Source records:
☆ ☆ ☆ ☆
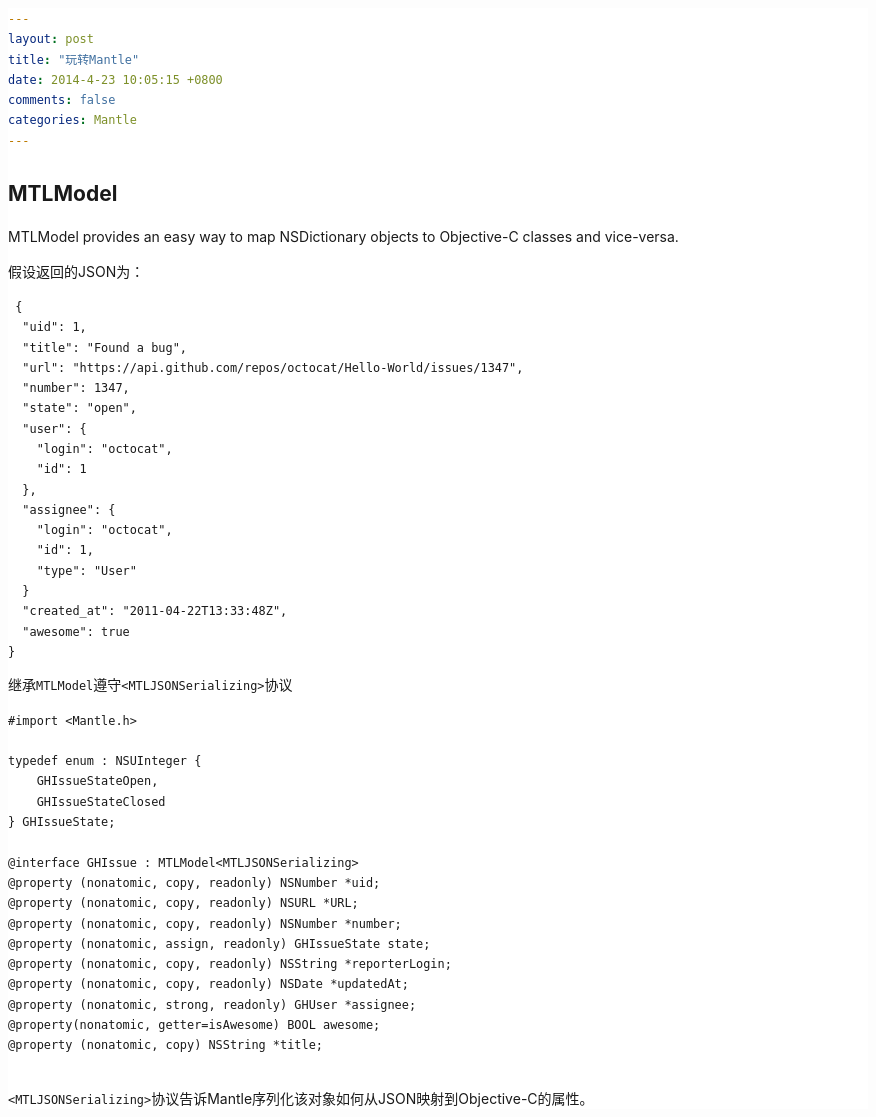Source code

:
 ```yaml
---
layout: post
title: "玩转Mantle"
date: 2014-4-23 10:05:15 +0800
comments: false
categories: Mantle
---
```



## MTLModel

MTLModel provides an easy way to map NSDictionary objects to Objective-C classes and vice-versa.

假设返回的JSON为：

```
 {
  "uid": 1,
  "title": "Found a bug",
  "url": "https://api.github.com/repos/octocat/Hello-World/issues/1347",
  "number": 1347,
  "state": "open",
  "user": {
    "login": "octocat",
    "id": 1
  },
  "assignee": {
    "login": "octocat",
    "id": 1,
    "type": "User"
  }
  "created_at": "2011-04-22T13:33:48Z",
  "awesome": true  
}
```

继承`MTLModel`遵守`<MTLJSONSerializing>`协议

```
#import <Mantle.h>

typedef enum : NSUInteger {
    GHIssueStateOpen,
    GHIssueStateClosed
} GHIssueState;

@interface GHIssue : MTLModel<MTLJSONSerializing>
@property (nonatomic, copy, readonly) NSNumber *uid;
@property (nonatomic, copy, readonly) NSURL *URL;
@property (nonatomic, copy, readonly) NSNumber *number;
@property (nonatomic, assign, readonly) GHIssueState state;
@property (nonatomic, copy, readonly) NSString *reporterLogin;
@property (nonatomic, copy, readonly) NSDate *updatedAt;
@property (nonatomic, strong, readonly) GHUser *assignee;
@property(nonatomic, getter=isAwesome) BOOL awesome;
@property (nonatomic, copy) NSString *title;


```
`<MTLJSONSerializing>`协议告诉Mantle序列化该对象如何从JSON映射到Objective-C的属性。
☆ ☆ ☆ ☆
→ **THE TASK**: Transcribe every entry exactly, omitting pictures.

→ **SOLVED EXERCISE**:
Source code

:
 ```yaml
---
layout: post
title: "玩转Mantle"
date: 2014-4-23 10:05:15 +0800
comments: false
categories: Mantle
---
```



## MTLModel

MTLModel provides an easy way to map NSDictionary objects to Objective-C classes and vice-versa.

假设返回的JSON为：

```
 {
  "uid": 1,
  "title": "Found a bug",
  "url": "https://api.github.com/repos/octocat/Hello-World/issues/1347",
  "number": 1347,
  "state": "open",
  "user": {
    "login": "octocat",
    "id": 1
  },
  "assignee": {
    "login": "octocat",
    "id": 1,
    "type": "User"
  }
  "created_at": "2011-04-22T13:33:48Z",
  "awesome": true  
}
```

继承`MTLModel`遵守`<MTLJSONSerializing>`协议

```
#import <Mantle.h>

typedef enum : NSUInteger {
    GHIssueStateOpen,
    GHIssueStateClosed
} GHIssueState;

@interface GHIssue : MTLModel<MTLJSONSerializing>
@property (nonatomic, copy, readonly) NSNumber *uid;
@property (nonatomic, copy, readonly) NSURL *URL;
@property (nonatomic, copy, readonly) NSNumber *number;
@property (nonatomic, assign, readonly) GHIssueState state;
@property (nonatomic, copy, readonly) NSString *reporterLogin;
@property (nonatomic, copy, readonly) NSDate *updatedAt;
@property (nonatomic, strong, readonly) GHUser *assignee;
@property(nonatomic, getter=isAwesome) BOOL awesome;
@property (nonatomic, copy) NSString *title;


```
`<MTLJSONSerializing>`协议告诉Mantle序列化该对象如何从JSON映射到Objective-C的属性。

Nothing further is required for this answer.